Fig 7. Bak deficient FDM cells are resistant to CHX-induced apoptosis.

Cell viabilities of WT, bax/bak DKO, and bax and bak SKO FDM cell lines were determined after 24 h of treatment with 20 μg/ml CHX. Data shown is expressed as mean ± SEM from 3 independent experiments. The numbers after a cell line’s name refer to independent clonal lines of the same genotype.

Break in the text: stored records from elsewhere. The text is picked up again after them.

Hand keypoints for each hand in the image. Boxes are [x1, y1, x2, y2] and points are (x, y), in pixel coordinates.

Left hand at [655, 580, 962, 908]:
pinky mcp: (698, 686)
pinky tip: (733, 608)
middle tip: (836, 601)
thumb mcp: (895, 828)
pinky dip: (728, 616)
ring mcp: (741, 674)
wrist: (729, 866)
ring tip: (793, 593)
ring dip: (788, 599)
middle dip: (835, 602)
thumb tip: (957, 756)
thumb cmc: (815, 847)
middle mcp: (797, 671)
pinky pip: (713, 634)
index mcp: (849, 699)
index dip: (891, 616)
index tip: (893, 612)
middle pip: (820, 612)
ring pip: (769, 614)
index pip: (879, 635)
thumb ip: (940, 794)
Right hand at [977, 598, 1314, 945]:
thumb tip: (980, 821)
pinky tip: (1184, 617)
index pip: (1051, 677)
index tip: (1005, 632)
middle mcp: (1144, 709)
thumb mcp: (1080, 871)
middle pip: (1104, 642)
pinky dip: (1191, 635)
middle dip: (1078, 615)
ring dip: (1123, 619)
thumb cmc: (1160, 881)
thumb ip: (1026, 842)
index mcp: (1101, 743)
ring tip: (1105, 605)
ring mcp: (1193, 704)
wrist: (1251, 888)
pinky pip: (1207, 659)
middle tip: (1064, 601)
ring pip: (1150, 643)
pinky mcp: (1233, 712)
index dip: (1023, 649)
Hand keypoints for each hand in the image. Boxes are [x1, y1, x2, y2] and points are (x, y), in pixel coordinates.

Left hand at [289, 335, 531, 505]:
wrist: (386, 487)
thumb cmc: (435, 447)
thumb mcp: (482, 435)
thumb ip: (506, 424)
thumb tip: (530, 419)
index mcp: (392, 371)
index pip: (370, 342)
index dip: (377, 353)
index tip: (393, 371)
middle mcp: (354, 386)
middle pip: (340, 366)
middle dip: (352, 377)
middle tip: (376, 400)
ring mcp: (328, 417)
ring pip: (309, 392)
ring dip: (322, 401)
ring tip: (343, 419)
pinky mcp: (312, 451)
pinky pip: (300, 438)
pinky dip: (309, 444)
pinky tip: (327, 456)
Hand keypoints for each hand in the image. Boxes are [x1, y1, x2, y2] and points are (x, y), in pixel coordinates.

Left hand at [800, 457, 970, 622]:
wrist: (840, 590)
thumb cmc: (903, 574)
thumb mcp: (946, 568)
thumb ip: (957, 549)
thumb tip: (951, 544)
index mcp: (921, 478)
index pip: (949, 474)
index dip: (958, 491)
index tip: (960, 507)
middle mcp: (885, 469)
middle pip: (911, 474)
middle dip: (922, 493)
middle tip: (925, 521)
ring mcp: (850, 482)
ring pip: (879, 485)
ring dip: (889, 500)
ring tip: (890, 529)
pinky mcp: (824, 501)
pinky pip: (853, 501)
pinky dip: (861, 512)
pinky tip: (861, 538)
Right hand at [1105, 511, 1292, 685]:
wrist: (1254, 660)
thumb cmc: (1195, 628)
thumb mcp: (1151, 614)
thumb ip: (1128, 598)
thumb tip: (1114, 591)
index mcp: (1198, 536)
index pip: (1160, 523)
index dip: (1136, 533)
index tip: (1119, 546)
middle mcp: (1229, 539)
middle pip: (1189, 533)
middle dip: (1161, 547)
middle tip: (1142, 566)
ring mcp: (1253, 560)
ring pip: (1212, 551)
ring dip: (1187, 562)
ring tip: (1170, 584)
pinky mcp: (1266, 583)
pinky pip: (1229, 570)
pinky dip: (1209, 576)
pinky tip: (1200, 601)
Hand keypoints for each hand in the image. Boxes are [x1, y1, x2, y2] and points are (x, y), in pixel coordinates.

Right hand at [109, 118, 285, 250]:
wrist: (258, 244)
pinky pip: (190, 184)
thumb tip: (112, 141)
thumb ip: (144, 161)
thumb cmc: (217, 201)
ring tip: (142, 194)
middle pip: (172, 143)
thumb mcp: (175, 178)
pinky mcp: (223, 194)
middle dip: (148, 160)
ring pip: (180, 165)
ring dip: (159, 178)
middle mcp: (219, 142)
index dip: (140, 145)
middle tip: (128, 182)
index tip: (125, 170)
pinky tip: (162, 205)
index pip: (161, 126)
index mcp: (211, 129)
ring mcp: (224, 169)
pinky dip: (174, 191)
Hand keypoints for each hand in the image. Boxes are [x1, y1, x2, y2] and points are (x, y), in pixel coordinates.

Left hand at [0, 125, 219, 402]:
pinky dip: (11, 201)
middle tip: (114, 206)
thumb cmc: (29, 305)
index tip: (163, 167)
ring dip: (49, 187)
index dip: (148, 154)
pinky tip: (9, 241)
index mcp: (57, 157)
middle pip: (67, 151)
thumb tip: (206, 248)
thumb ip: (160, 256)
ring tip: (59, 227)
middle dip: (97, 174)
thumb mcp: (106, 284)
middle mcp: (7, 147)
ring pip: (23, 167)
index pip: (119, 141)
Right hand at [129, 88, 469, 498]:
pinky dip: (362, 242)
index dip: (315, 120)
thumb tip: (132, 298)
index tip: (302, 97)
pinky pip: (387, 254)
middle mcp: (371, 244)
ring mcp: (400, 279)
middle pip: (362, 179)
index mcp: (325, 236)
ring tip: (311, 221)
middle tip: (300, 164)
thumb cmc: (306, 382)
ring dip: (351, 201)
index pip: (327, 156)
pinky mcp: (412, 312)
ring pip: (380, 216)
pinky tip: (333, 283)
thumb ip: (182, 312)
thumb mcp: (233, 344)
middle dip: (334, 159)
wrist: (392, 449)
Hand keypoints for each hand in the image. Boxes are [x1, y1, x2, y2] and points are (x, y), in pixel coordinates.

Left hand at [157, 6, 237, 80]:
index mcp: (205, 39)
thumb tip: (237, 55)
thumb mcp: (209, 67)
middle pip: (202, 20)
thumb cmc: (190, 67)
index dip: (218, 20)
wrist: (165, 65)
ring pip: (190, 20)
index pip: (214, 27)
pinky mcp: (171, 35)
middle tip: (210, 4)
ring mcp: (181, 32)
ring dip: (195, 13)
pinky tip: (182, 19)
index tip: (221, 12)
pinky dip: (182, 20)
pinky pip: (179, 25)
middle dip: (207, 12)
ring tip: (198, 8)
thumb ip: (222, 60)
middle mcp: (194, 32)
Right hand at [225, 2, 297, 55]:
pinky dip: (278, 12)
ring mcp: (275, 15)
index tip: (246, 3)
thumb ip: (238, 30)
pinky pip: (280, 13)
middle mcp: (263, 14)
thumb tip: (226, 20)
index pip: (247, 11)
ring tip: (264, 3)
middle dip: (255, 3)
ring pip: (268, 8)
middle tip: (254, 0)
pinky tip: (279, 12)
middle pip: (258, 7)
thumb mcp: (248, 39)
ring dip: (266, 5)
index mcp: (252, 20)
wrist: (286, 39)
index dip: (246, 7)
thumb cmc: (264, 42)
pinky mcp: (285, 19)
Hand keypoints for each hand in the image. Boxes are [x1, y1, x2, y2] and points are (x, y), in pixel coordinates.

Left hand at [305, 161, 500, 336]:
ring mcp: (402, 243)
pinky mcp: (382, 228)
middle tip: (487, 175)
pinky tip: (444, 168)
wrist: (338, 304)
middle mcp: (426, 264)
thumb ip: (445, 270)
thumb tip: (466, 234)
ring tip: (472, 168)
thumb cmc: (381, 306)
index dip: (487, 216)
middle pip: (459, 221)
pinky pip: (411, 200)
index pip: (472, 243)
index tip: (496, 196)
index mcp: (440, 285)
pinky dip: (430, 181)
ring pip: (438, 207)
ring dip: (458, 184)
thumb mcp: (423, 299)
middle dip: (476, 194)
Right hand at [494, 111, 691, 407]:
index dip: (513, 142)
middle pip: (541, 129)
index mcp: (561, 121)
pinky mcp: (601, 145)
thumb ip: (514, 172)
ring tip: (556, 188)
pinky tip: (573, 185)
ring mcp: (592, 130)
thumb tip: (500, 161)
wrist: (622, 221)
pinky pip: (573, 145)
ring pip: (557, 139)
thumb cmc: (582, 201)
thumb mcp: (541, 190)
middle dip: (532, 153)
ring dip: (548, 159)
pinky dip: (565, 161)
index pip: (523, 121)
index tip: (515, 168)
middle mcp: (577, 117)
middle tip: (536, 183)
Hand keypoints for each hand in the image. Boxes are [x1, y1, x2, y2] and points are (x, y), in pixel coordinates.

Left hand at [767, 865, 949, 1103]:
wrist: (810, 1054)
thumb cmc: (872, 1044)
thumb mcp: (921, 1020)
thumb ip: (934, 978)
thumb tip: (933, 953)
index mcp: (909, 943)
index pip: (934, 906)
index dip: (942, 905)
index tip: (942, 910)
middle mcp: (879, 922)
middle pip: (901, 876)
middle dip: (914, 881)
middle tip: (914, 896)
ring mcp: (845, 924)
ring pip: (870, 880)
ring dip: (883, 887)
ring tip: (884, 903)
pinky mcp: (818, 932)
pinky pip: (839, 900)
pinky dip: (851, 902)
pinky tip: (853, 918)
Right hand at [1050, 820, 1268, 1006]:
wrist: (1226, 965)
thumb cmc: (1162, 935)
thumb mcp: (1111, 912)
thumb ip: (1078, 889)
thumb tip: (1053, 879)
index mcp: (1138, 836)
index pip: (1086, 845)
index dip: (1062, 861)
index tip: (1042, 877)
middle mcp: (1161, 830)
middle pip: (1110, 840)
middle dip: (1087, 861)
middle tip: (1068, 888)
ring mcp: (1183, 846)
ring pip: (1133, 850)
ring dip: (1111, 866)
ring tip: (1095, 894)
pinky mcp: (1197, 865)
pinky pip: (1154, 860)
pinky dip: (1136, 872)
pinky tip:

Fig 8. BimS2A induces efficient cell death in wild-type FDM cells.

A) Inducible bax/bak DKO FDM cells were treated for 24 h with or without 100 nM 4HT to induce BimS2A expression as indicated. Cell lysates were prepared and immunoblotted with anti-flag to detect flag-BimS2A or ß-actin as indicated. B) Inducible WT and bax/bak DKO FDM cells were treated with or without 100 nM 4HT to induce BimS2A expression as indicated. Cell viabilities were determined 24 h after the addition of 4HT. Data shown is expressed as mean ± SEM from 3 independent experiments.